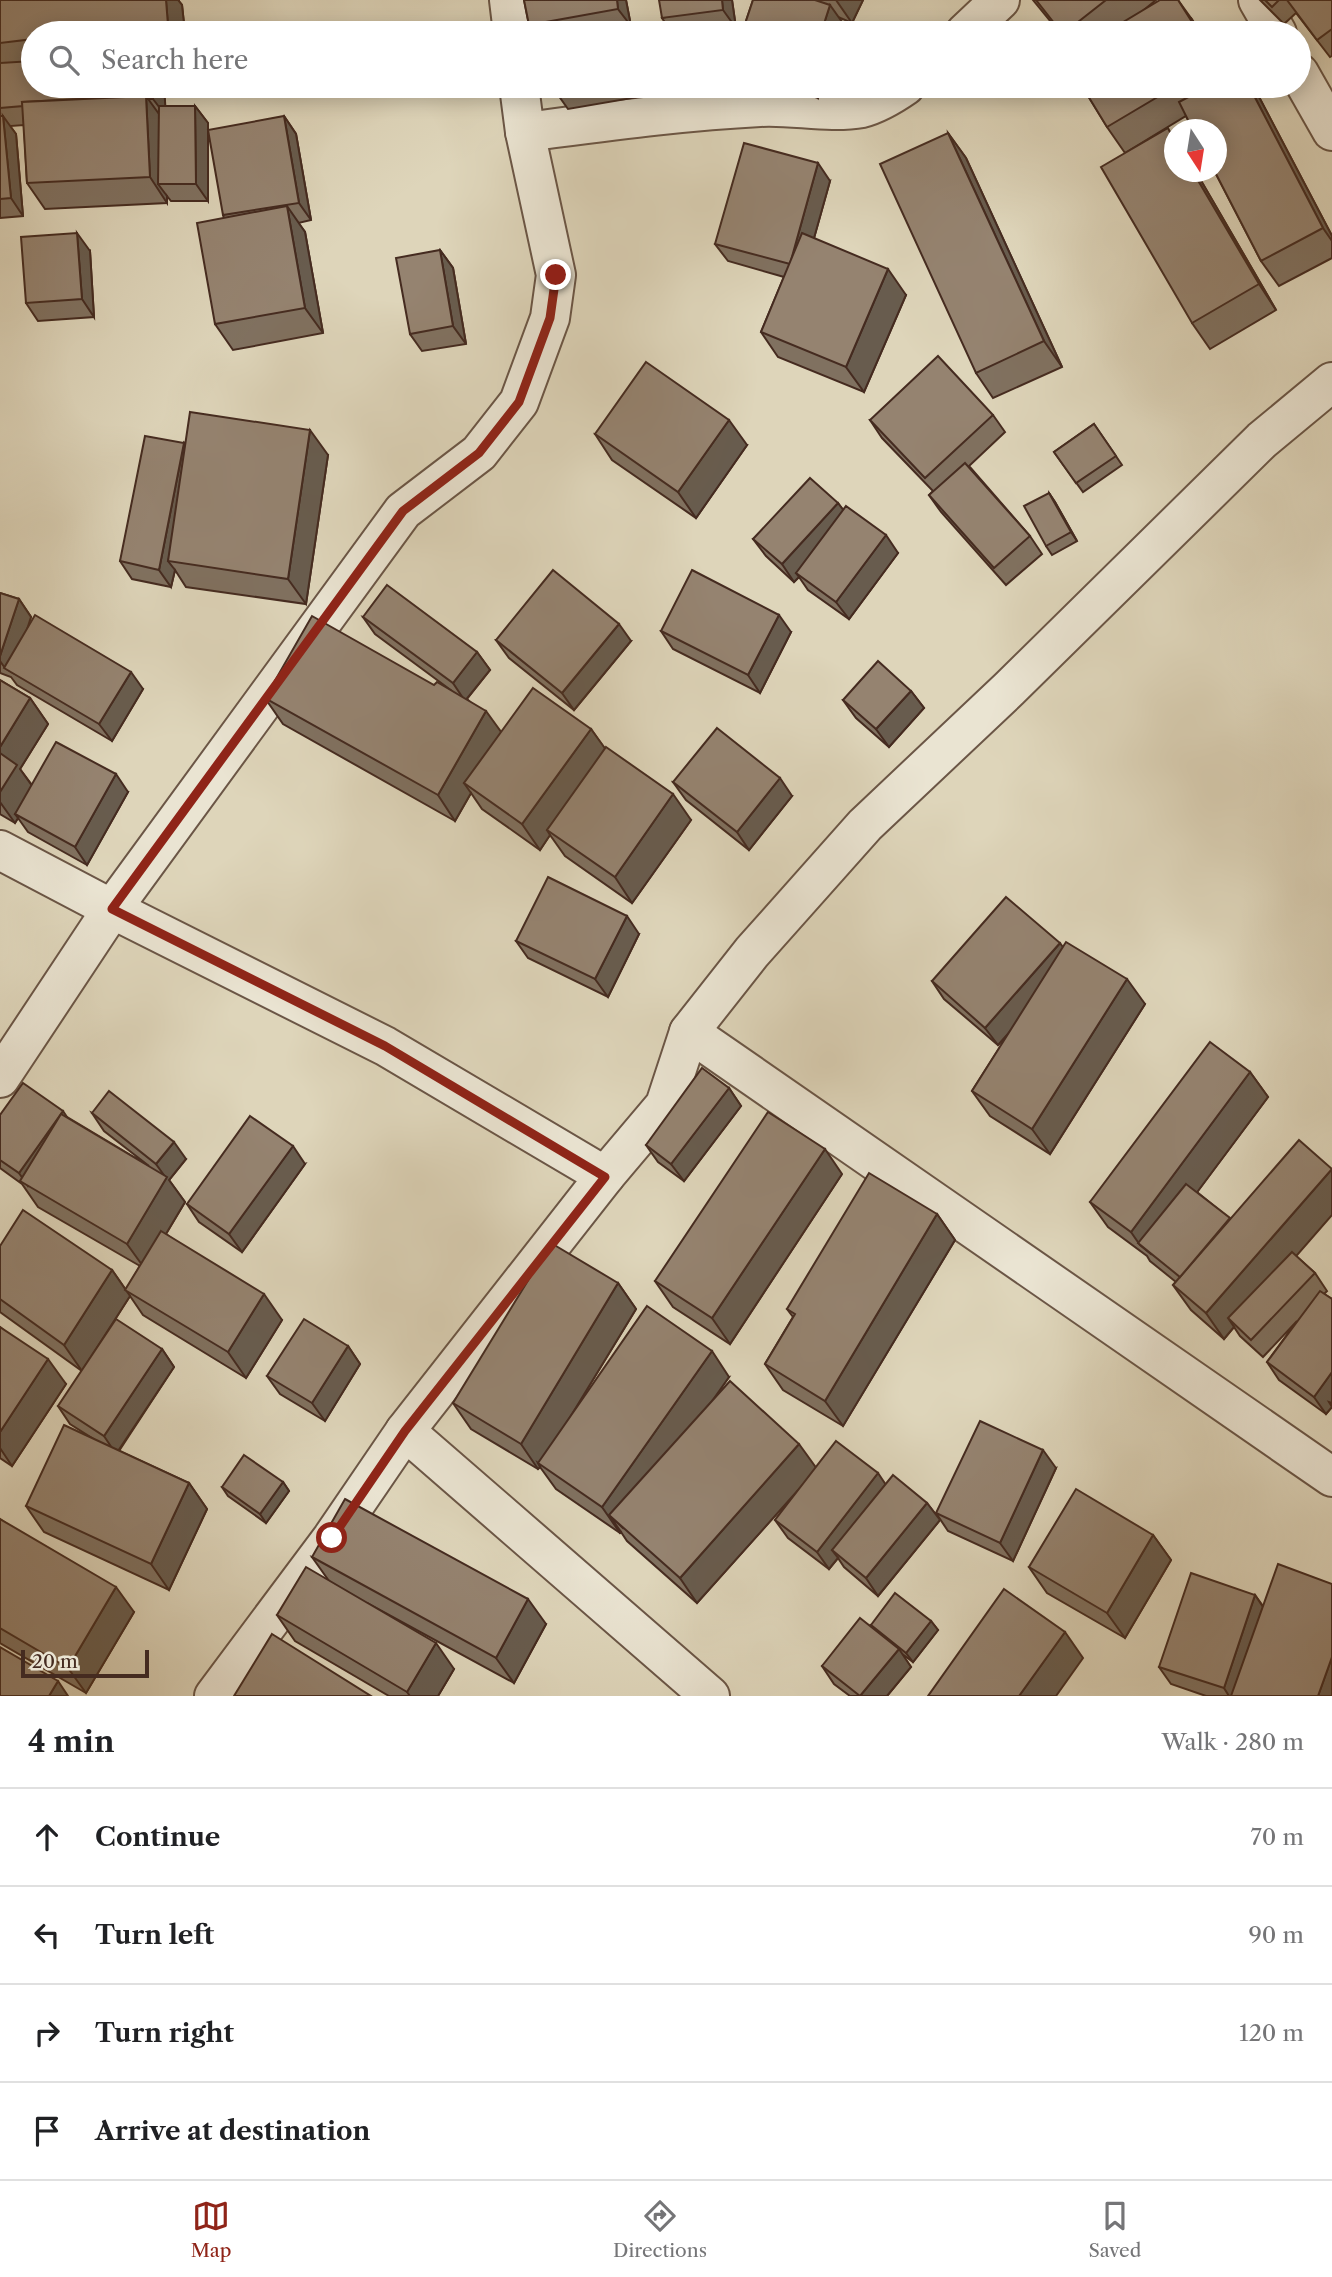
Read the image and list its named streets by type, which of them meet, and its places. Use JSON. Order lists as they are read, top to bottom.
{
  "scale_bar": "20 m",
  "north": "bottom",
  "page": {
    "search": "Search here",
    "scale": "20 m",
    "heading": ["4 min", "Walk · 280 m"],
    "list": [
      ["Continue", "70 m"],
      ["Turn left", "90 m"],
      ["Turn right", "120 m"],
      "Arrive at destination"
    ],
    "nav": ["Map", "Directions", "Saved"]
  }
}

* [Assignment]: Make an exact copy of every record, pictures excluded.

* [Response]:
Read the image and list its named streets by type, which of them meet, and its places. Use JSON. Order lists as they are read, top to bottom.
{
  "scale_bar": "20 m",
  "north": "bottom",
  "page": {
    "search": "Search here",
    "scale": "20 m",
    "heading": ["4 min", "Walk · 280 m"],
    "list": [
      ["Continue", "70 m"],
      ["Turn left", "90 m"],
      ["Turn right", "120 m"],
      "Arrive at destination"
    ],
    "nav": ["Map", "Directions", "Saved"]
  }
}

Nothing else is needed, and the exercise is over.